En 2006, après le décès de son grand-père, grand cultivateur de bonsaï, il décide de lui succéder et de perpétuer la tradition ancestrale et familiale. D’autant plus que le mode de vie des Japonais en quelques décennies a changé, les producteurs ont vieilli et la forte concurrence des autres pays asiatiques voisins du Japon, cultive des bonsaïs low-cost mais bon marché.

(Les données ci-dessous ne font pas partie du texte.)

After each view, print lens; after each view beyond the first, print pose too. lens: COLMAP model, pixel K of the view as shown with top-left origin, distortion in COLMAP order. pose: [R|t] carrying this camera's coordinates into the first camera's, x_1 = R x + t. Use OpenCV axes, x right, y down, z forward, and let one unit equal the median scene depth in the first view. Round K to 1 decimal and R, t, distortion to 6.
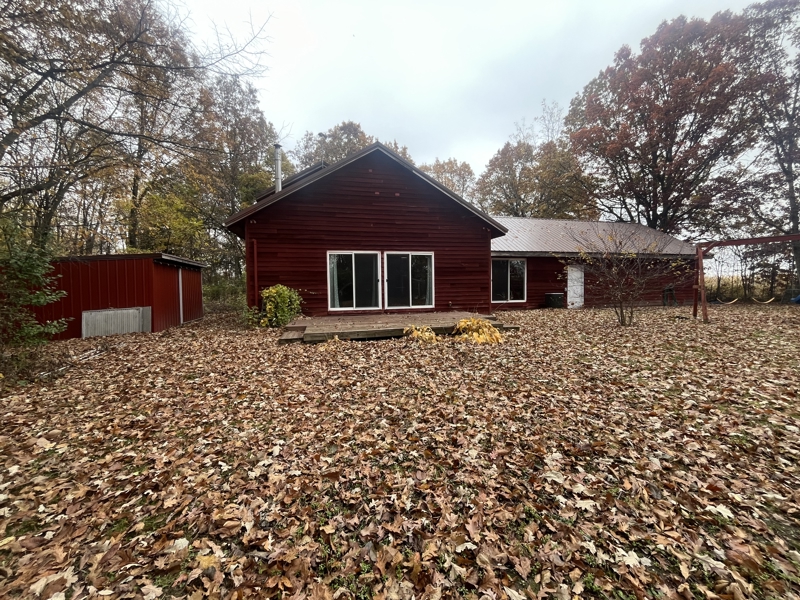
lens RADIAL K [[332.7, 0, 400.0], [0, 332.7, 300.0], [0, 0, 1]] dist [0.001932, 0.000431]
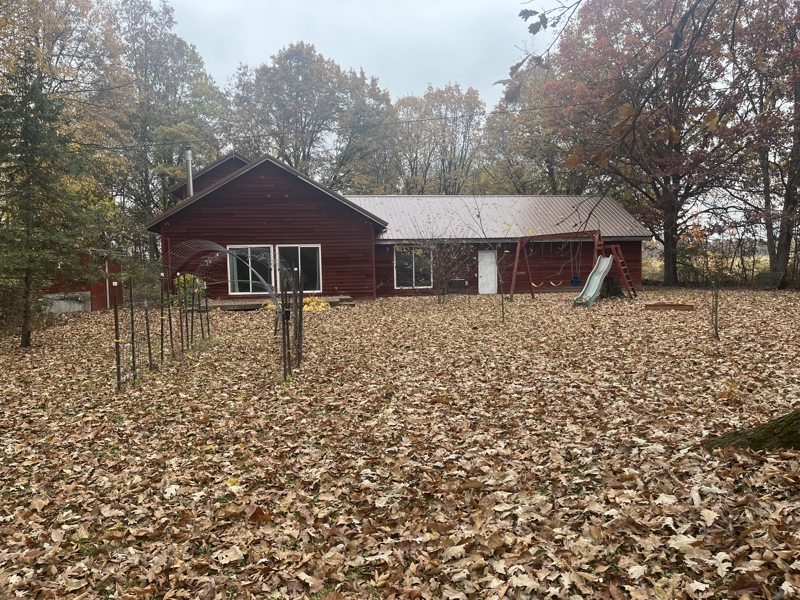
lens RADIAL K [[607.4, 0, 400.0], [0, 607.4, 300.0], [0, 0, 1]] dist [0.004027, -0.000584]
pose [[0.998259, -0.002023, -0.058941, 0.498884], [0.002726, 0.999926, 0.011843, 0.024671], [0.058913, -0.011983, 0.998191, -1.083276]]
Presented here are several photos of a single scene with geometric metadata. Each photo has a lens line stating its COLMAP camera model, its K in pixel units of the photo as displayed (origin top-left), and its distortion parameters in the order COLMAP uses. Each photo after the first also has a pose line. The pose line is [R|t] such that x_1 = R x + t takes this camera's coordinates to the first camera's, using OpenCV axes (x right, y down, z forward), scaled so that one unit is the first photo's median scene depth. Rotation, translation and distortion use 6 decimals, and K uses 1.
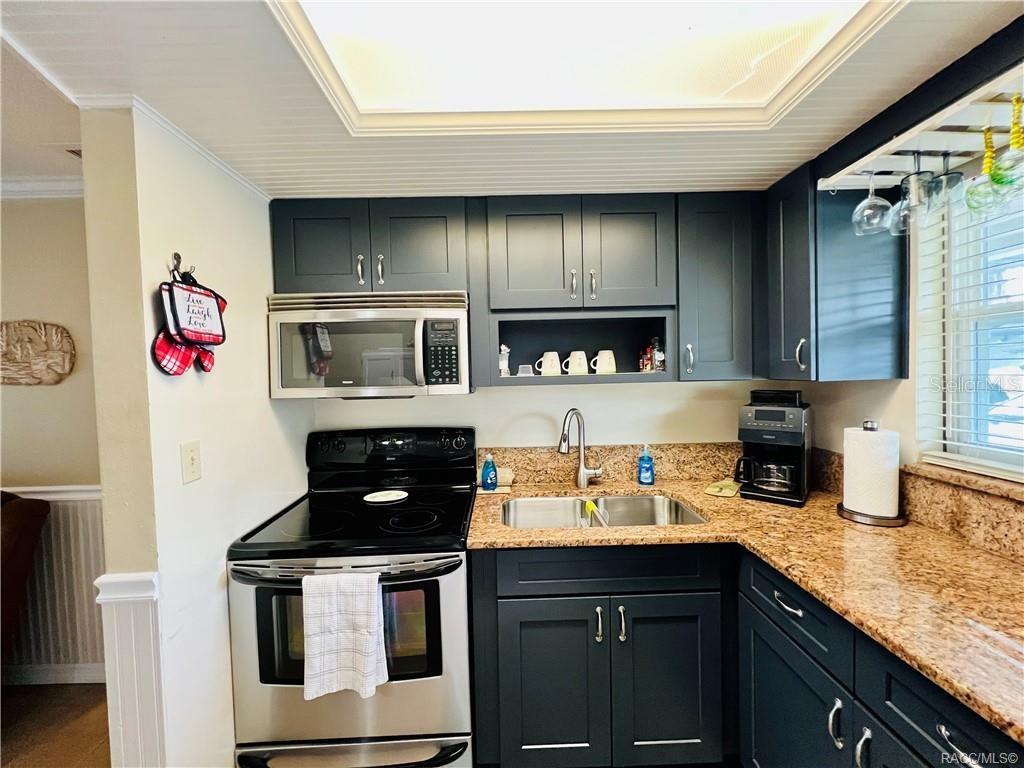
lens RADIAL K [[409.5, 0, 509.8], [0, 409.5, 379.2], [0, 0, 1]] dist [-0.002678, 0.000963]
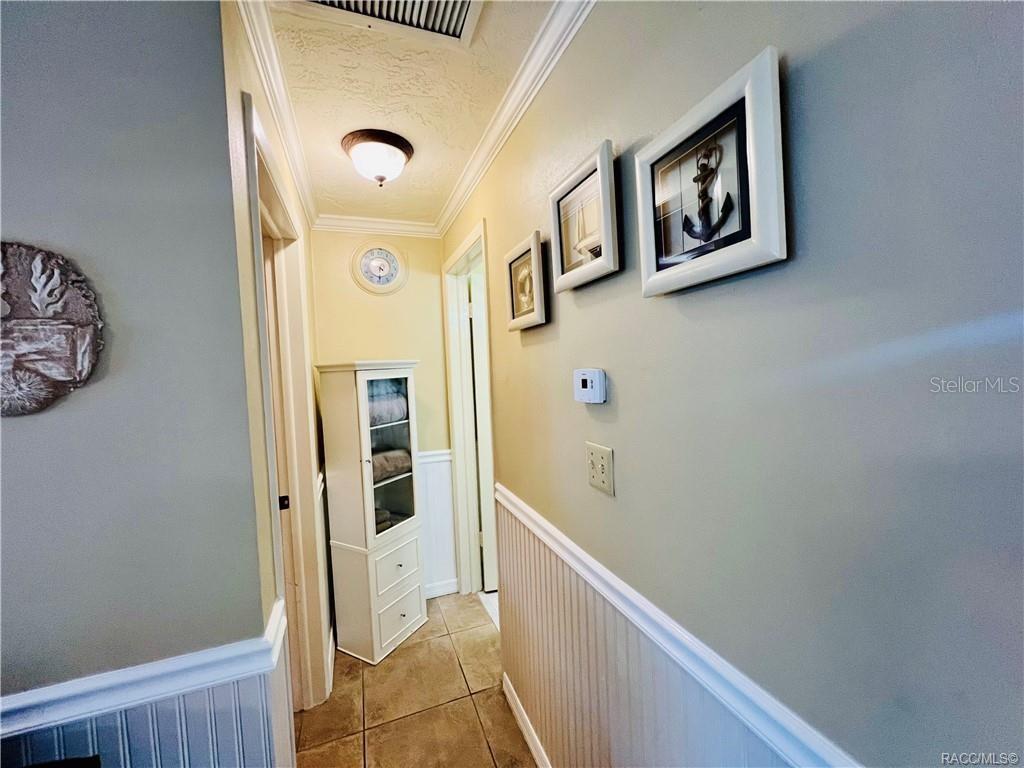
lens RADIAL K [[409.5, 0, 511.0], [0, 409.5, 378.0], [0, 0, 1]] dist [-0.002678, 0.000963]
pose [[0.943527, -0.024089, 0.330420, -0.994726], [0.026253, 0.999653, -0.002089, -0.006587], [-0.330255, 0.010646, 0.943832, 0.616039]]
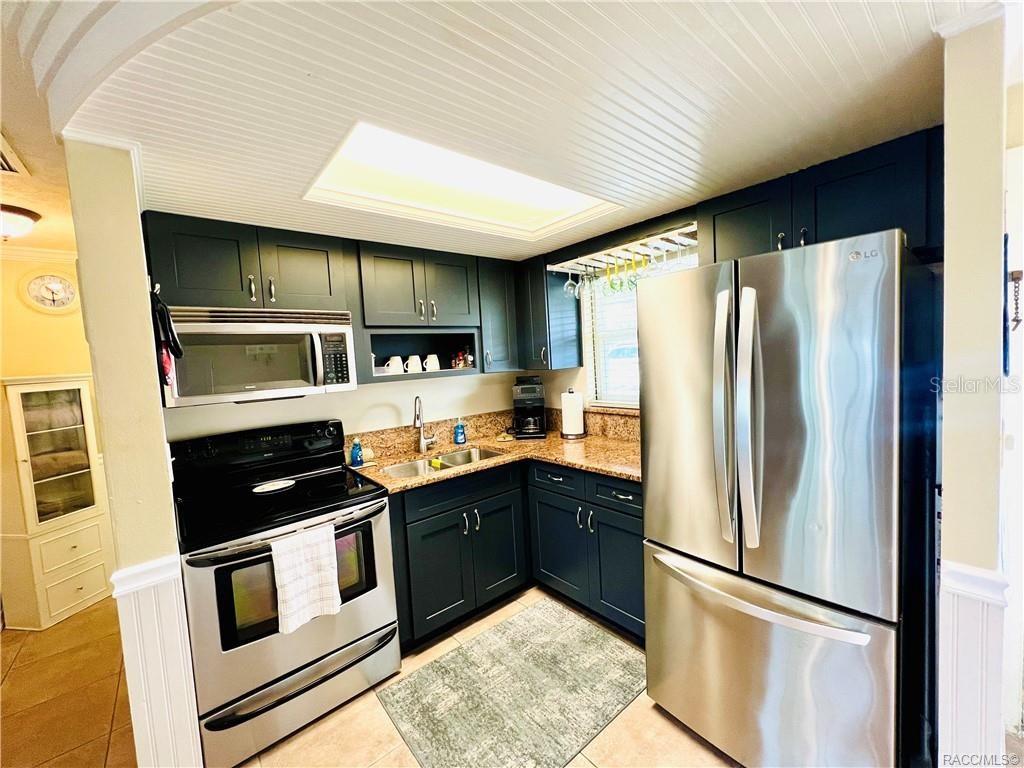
lens RADIAL K [[409.5, 0, 509.6], [0, 409.5, 378.6], [0, 0, 1]] dist [-0.002678, 0.000963]
pose [[0.779194, -0.054124, 0.624441, -0.534324], [0.053615, 0.998369, 0.019631, -0.000457], [-0.624485, 0.018183, 0.780825, -0.333565]]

Pour éviter la disparition de spécimens de haut niveau avec une longue histoire, Junichi Moritaka a commencé à promouvoir le bonsaï à l’exportation, notamment en Europe, à travers son association, co-organisatrice de l’exposition.

Le bonsaï star du week-end est chez Jonathan depuis janvier.

Pour des raisons de santé, nous avons dû planifier à l’avance. Très prisés, très chers (estimés entre 2 900 et 8 900 euros), ils s’apprêtent à participer à une autre exposition en cours au musée de l’Arénas : l’exposition du peintre-dessinateur-graveur du XVIIIe siècle Hokusai, célèbre pour La grande vague de Kanagawa.

Une autre bonne raison de se laisser emporter par la magie japonaise.